I remember a delightful valley in the Yangtze Gorges region, so clean and green, except for the pall of waste sitting over it from the cement factory at one end, near the town of Shazhenxi. Then there was a petrochemical plant near Yingcheng in Hubei province where the air was thick and stinking due to the presence of noxious elements. I hurried past it, wishing I was wearing an oxygen mask. I would bet serious amounts of money that the people living in that area suffer extraordinary rates of cancer and other diseases.

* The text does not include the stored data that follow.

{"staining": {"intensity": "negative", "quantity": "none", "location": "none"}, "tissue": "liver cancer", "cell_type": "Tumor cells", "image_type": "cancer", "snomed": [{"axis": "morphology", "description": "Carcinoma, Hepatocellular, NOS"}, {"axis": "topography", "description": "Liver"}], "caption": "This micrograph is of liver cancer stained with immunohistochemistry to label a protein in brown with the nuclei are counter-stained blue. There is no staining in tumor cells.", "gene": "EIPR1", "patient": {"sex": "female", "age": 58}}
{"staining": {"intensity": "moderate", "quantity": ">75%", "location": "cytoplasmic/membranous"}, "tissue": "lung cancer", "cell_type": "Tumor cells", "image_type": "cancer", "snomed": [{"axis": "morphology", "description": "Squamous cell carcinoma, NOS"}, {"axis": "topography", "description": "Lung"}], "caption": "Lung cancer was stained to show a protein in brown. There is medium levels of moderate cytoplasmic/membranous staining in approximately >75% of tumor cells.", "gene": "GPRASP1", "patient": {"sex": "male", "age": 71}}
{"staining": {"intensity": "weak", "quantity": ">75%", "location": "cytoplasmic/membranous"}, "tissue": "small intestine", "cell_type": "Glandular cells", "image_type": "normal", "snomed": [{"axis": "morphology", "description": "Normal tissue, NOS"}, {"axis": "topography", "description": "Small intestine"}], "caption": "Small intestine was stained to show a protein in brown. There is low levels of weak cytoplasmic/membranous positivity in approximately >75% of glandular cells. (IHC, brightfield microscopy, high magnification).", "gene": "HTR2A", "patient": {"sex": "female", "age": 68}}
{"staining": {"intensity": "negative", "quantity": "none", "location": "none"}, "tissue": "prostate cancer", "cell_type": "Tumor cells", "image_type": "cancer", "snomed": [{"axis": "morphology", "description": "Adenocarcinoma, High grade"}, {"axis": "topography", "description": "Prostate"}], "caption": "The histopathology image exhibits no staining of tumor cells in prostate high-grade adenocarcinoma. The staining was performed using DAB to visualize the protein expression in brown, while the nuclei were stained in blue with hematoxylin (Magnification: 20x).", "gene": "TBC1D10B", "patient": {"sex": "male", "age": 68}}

Most clearly, I remember the outrage I felt, as a resident of Mother Earth, at seeing the filth pouring out of the cement factory just to the east of Badong on the Yangtze River. I met, by chance, one of the shareholders of the factory, and raised the issue in no uncertain terms. He was sheepish in his replies. He knew. But last time I passed by, nothing had changed.
What has changed is the level of awareness, and awareness is the first step toward a solution. We can thank the internet for this more than anything else, as well as the general knowledge of the world at large that comes from travel.
I am not pessimistic. Change is inevitable – things would not have stayed as they were, and no matter how well handled, there were always going to be environmental consequences to economic growth. Added to which, Nature and Planet Earth have a regenerative capacity in which we should not lose faith.
I have passed through large areas of the mountains earmarked to be allowed to "return to nature," with bans on wood chopping and cultivation. I am confident the collective awareness of the existence of the problem will result in changes to the way the environment is handled. It will be too little and too late, but better than nothing.